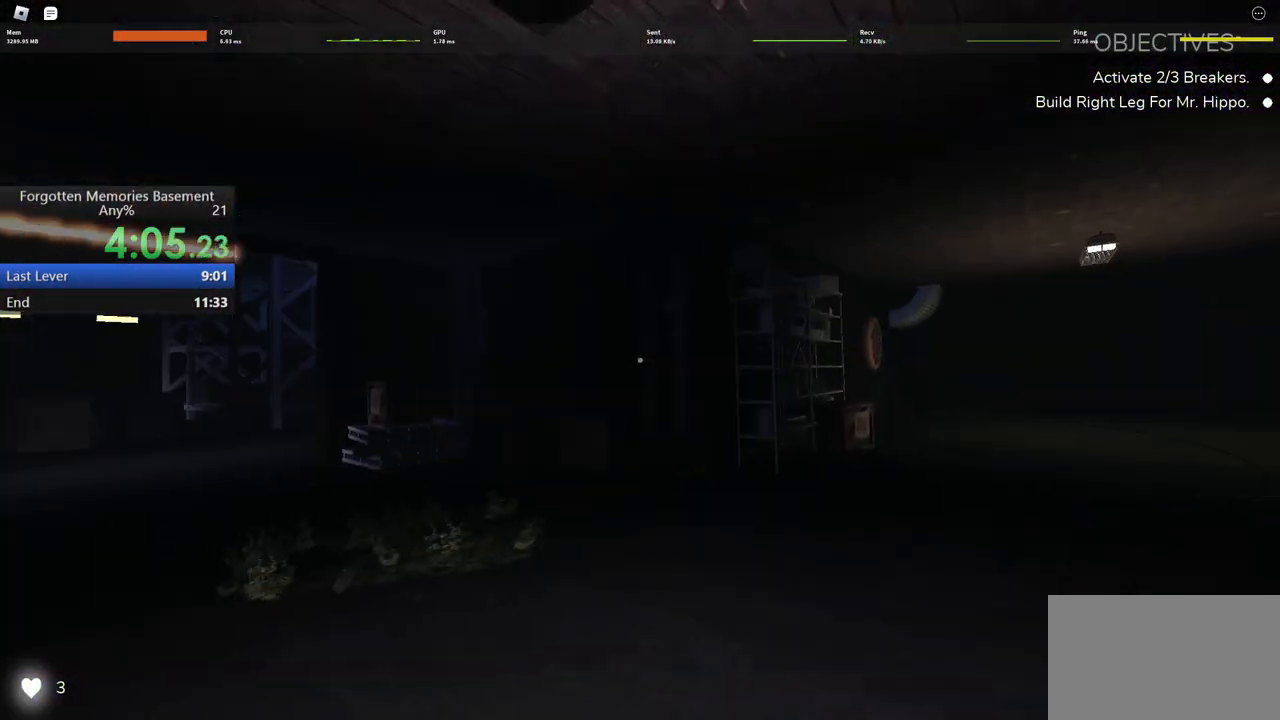
{"keys": ["d", "shift", "w"], "mouse": [], "events": []}
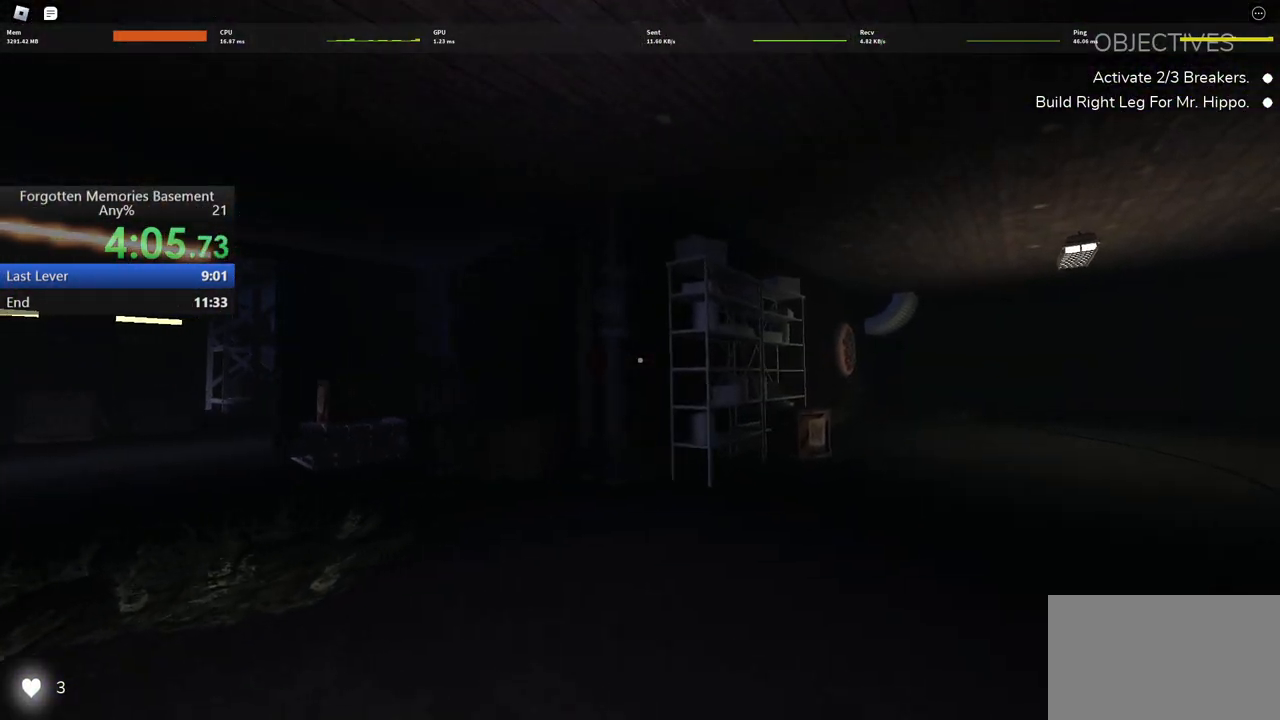
{"keys": ["shift", "w"], "mouse": [], "events": [[100, "d", "up"]]}
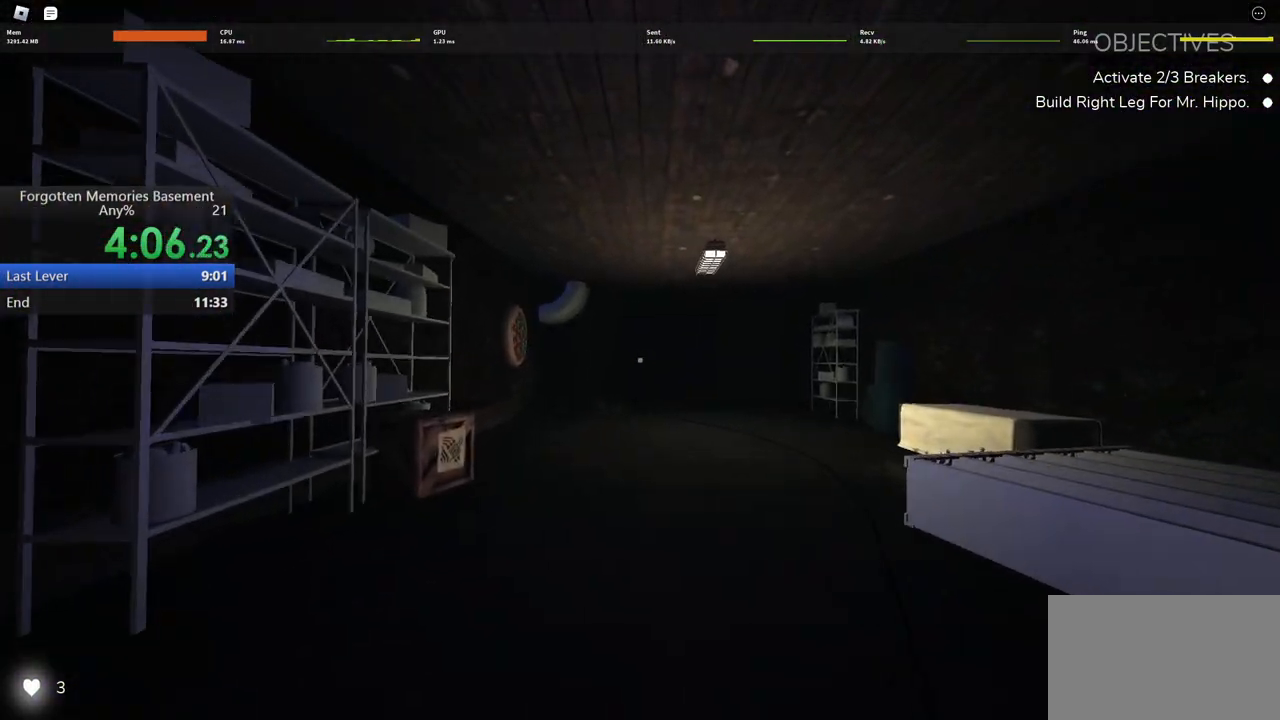
{"keys": ["a", "shift"], "mouse": [], "events": [[67, "a", "down"], [483, "w", "up"]]}
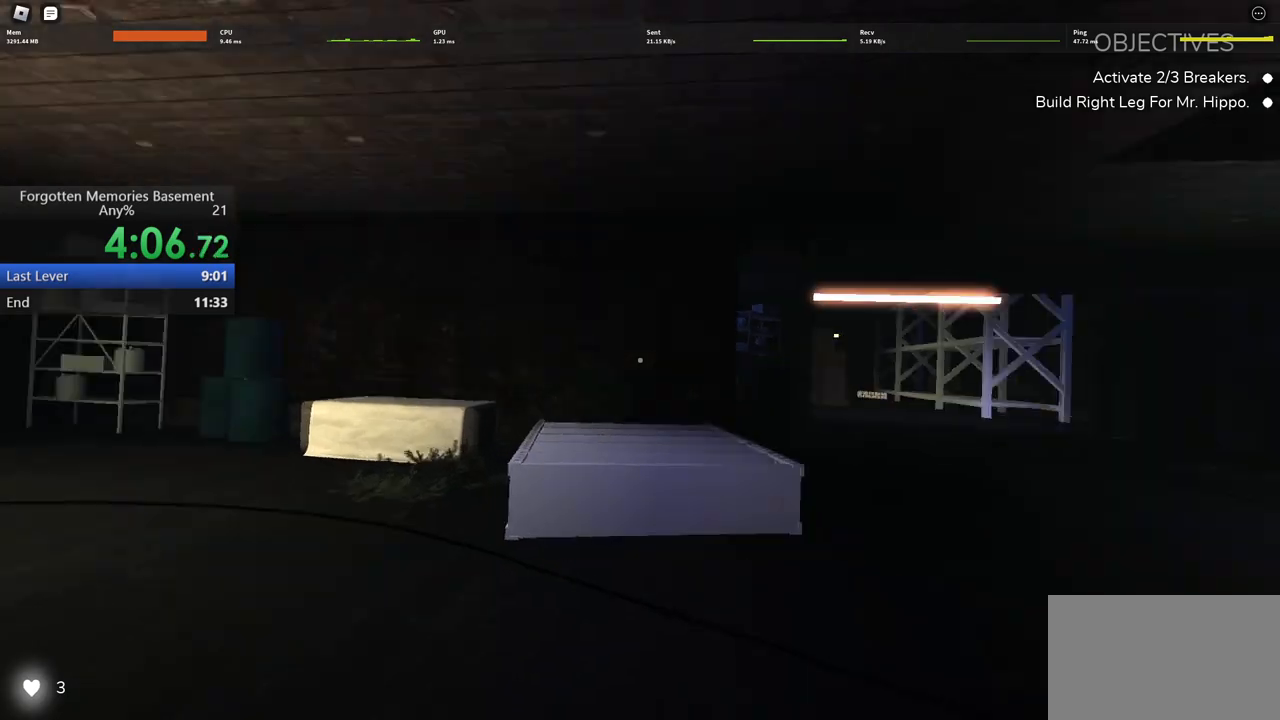
{"keys": ["shift", "w"], "mouse": [], "events": [[367, "w", "down"], [400, "a", "up"]]}
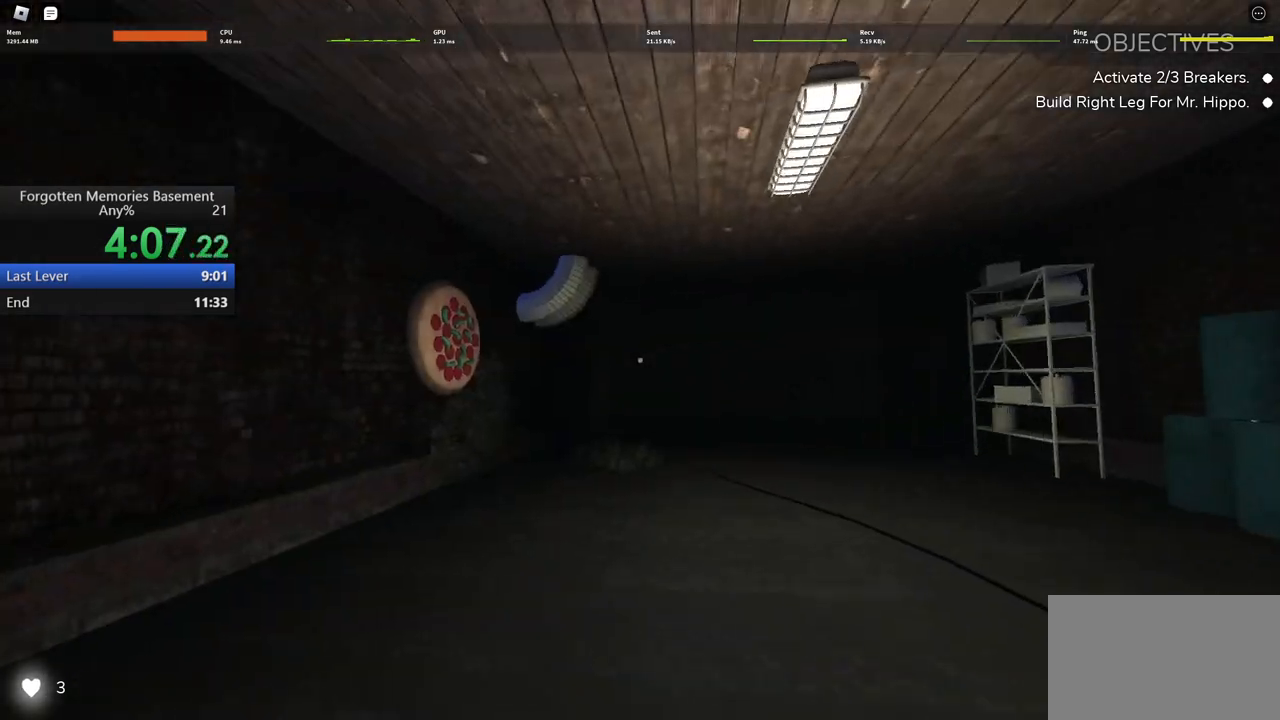
{"keys": ["shift", "w"], "mouse": [], "events": []}
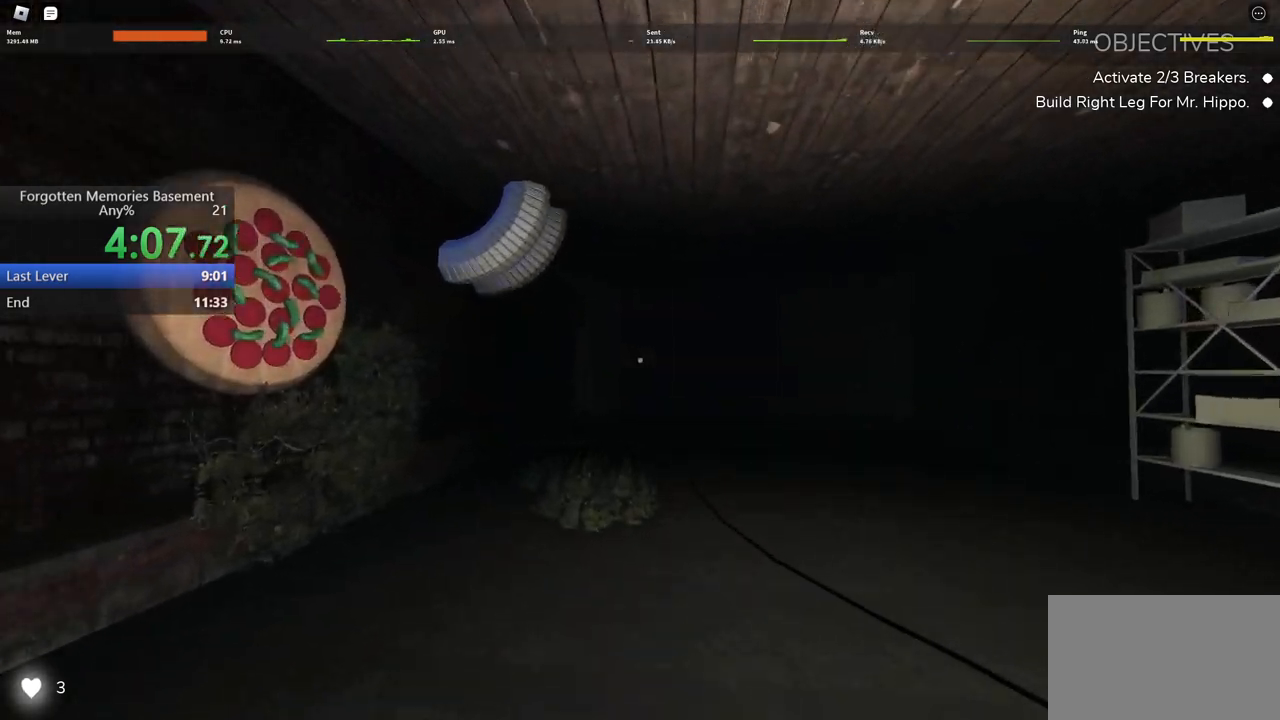
{"keys": ["shift", "w"], "mouse": [], "events": []}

________________________

What needs to be done: Provide only the number of lines in the entries that hold the word "down".

Solution to this task: 2